## TASK BRIEF
When you copy the records that follow, please keep every word exactly as it is and leave out the pictures.

[Dataset excerpts]
**********

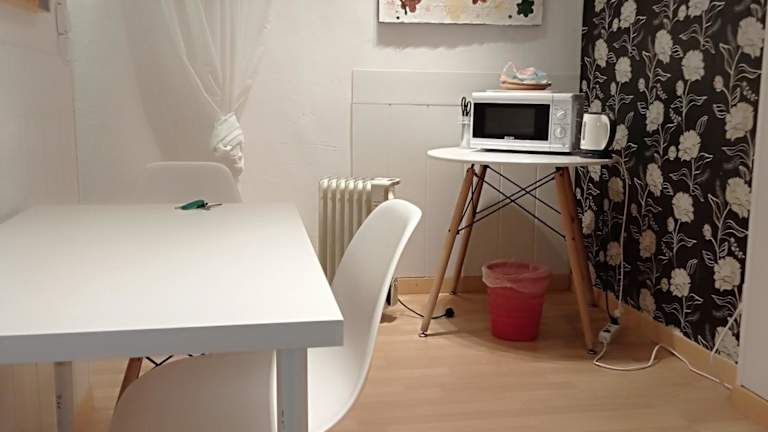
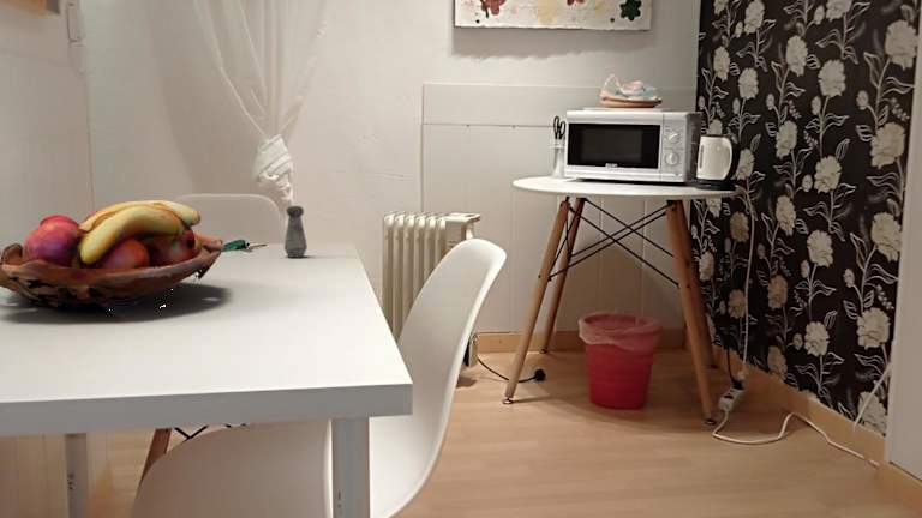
+ fruit basket [0,199,224,309]
+ salt shaker [283,205,309,259]
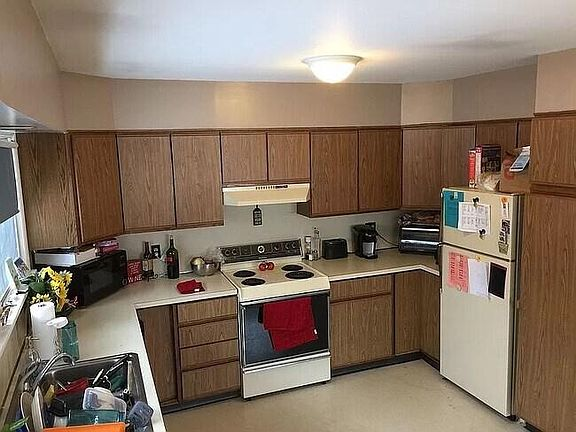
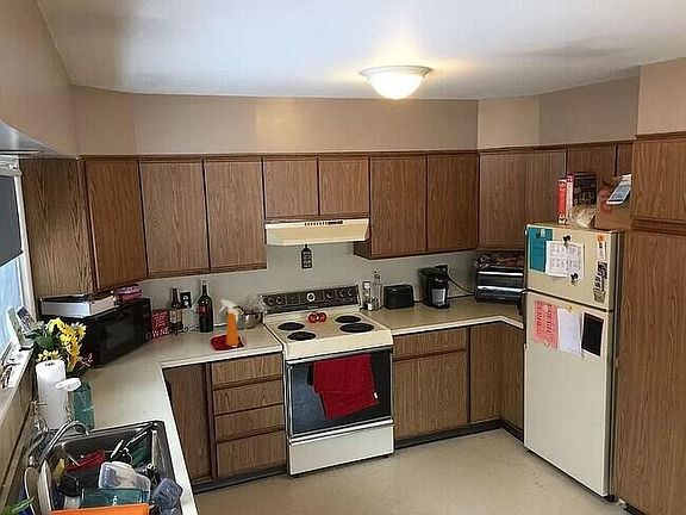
+ spray bottle [218,299,239,347]
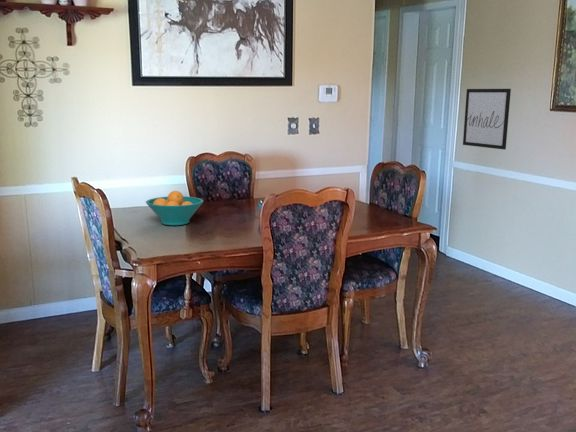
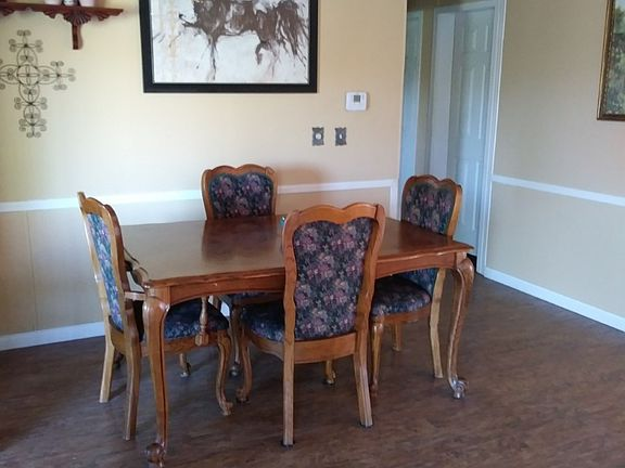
- wall art [462,88,512,151]
- fruit bowl [145,190,204,226]
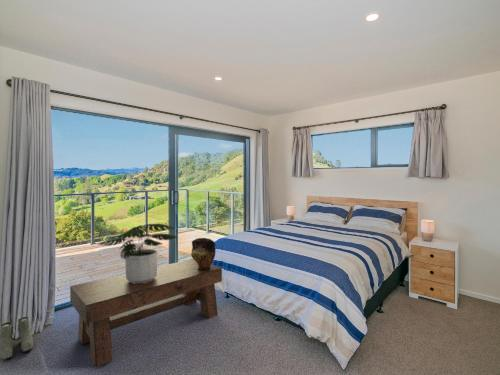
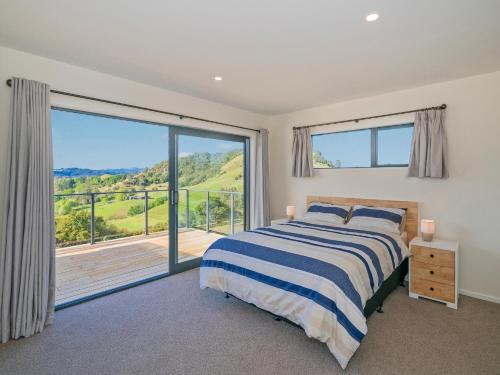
- boots [0,316,34,361]
- vase [190,237,217,271]
- potted plant [96,223,178,284]
- bench [69,258,223,368]
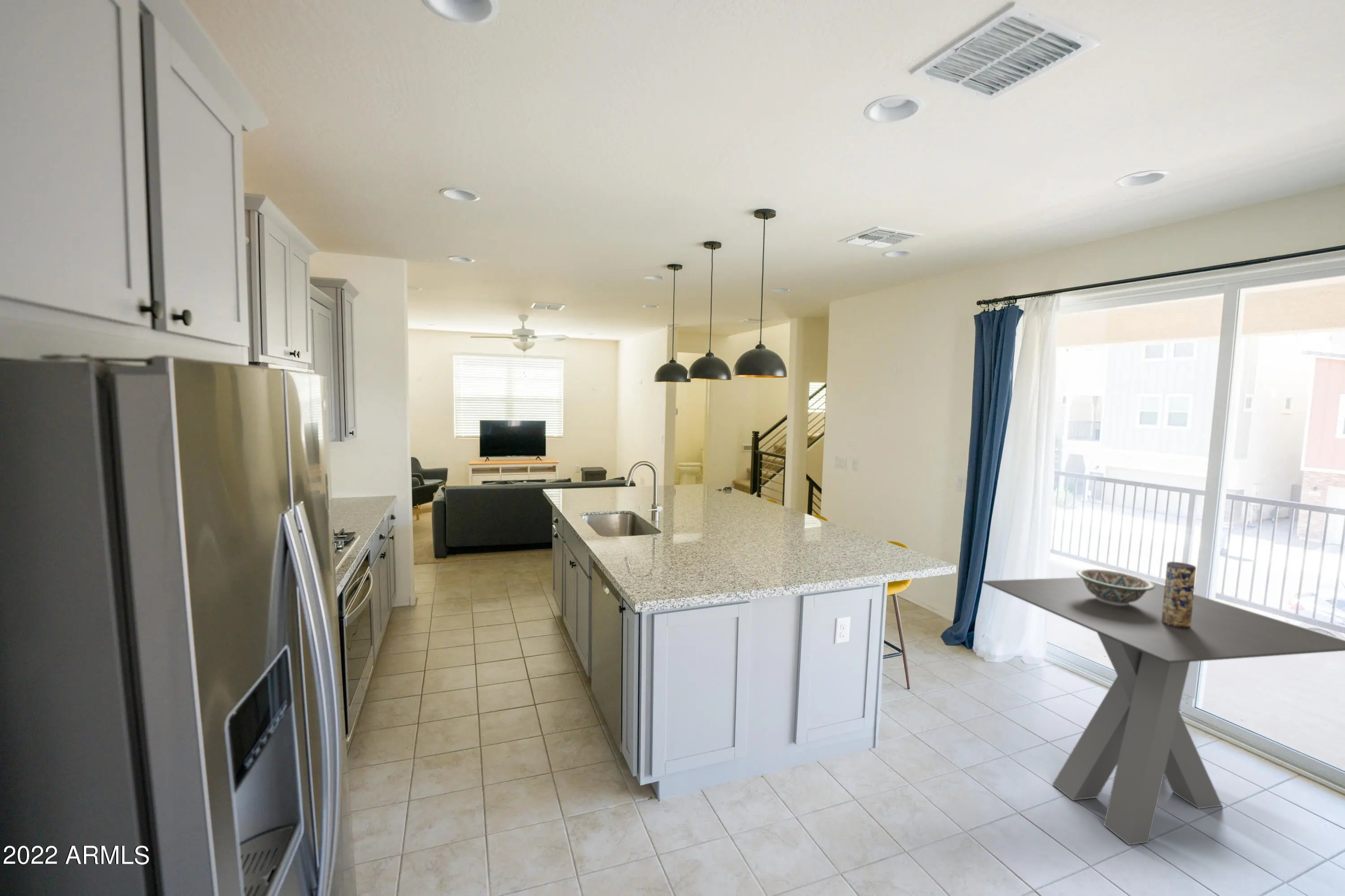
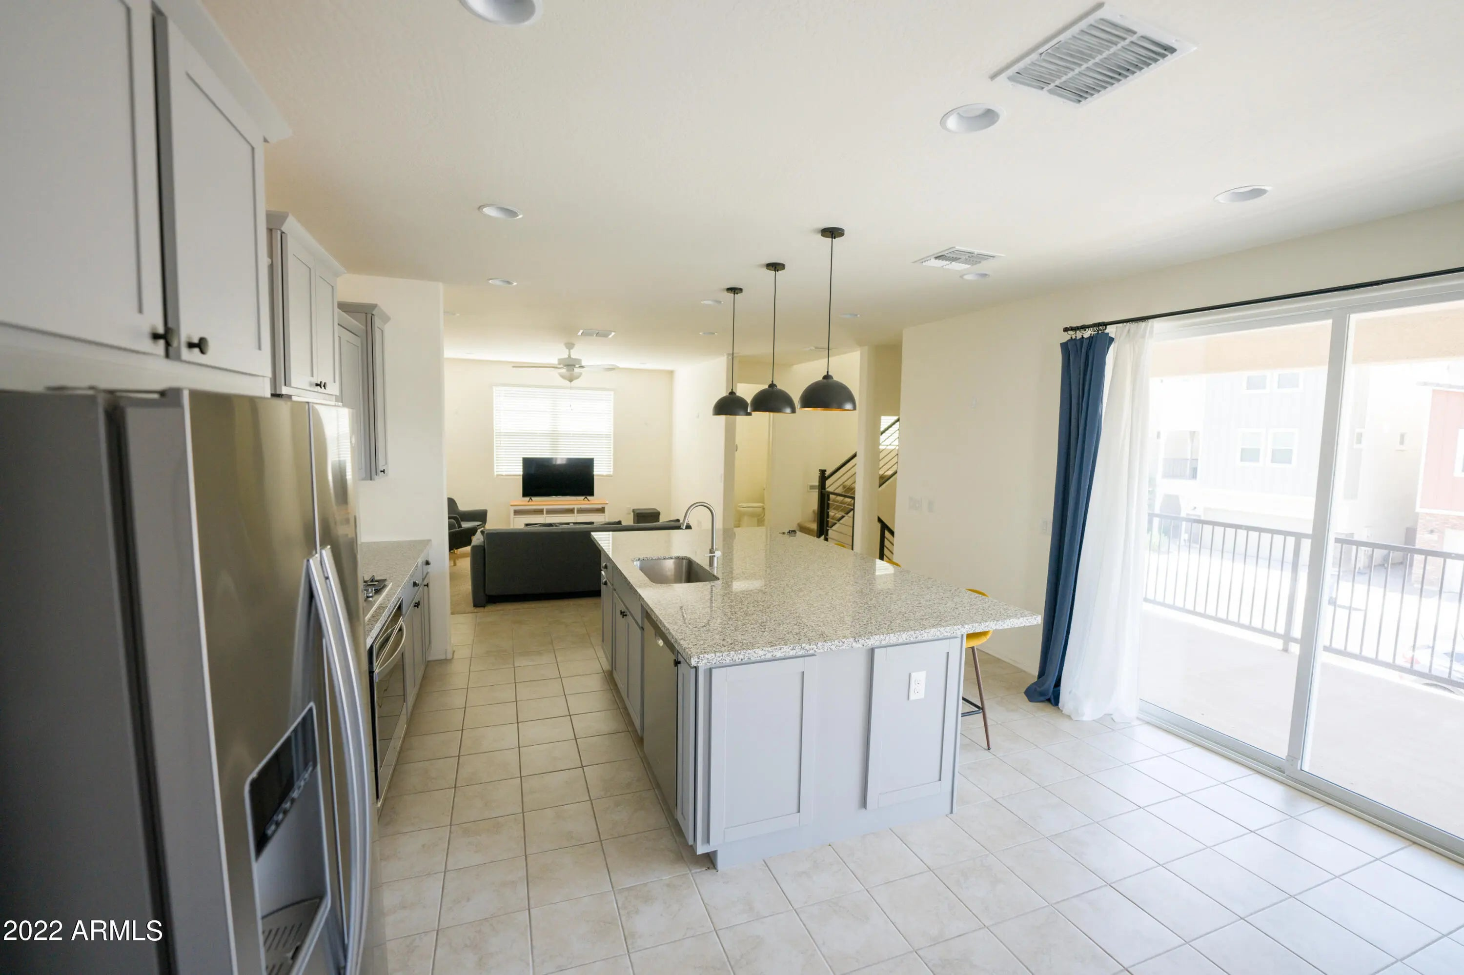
- decorative bowl [1076,568,1155,606]
- dining table [982,577,1345,845]
- vase [1162,561,1197,629]
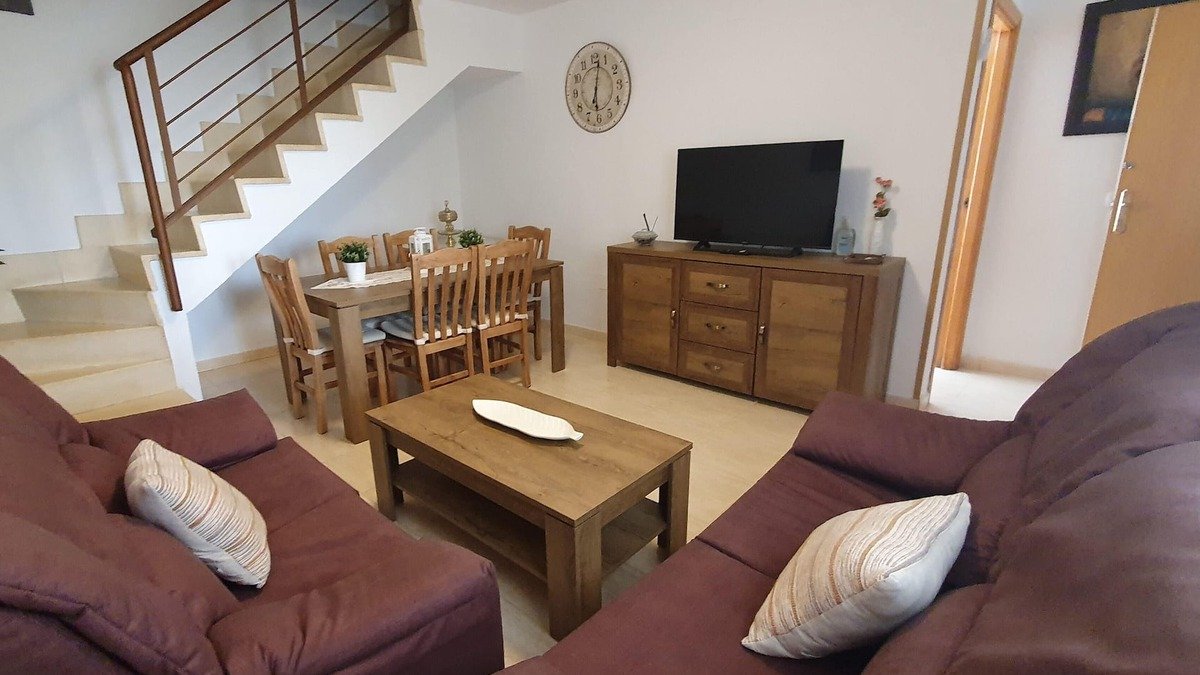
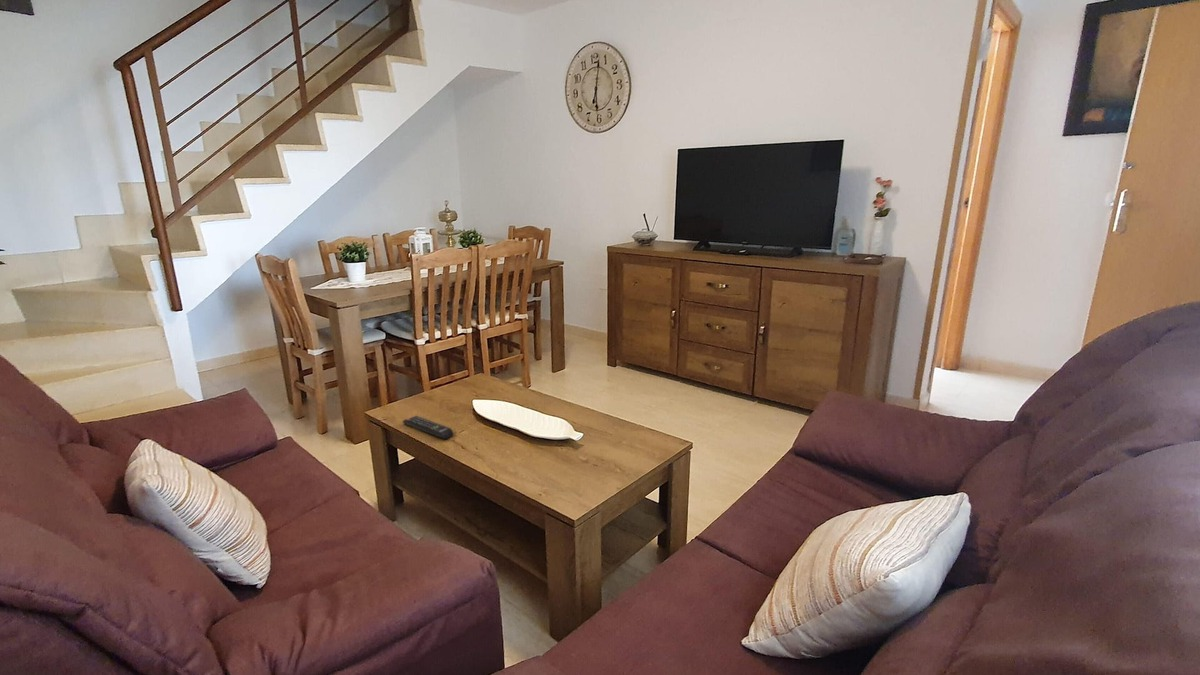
+ remote control [401,415,454,440]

**********

## EXERCISE SOLUTION
+ fruit basket [0,199,224,309]
+ salt shaker [283,205,309,259]
+ spray bottle [218,299,239,347]
- wall art [462,88,512,151]
- fruit bowl [145,190,204,226]
- boots [0,316,34,361]
- vase [190,237,217,271]
- potted plant [96,223,178,284]
- bench [69,258,223,368]
- decorative bowl [1076,568,1155,606]
- dining table [982,577,1345,845]
- vase [1162,561,1197,629]
+ remote control [401,415,454,440]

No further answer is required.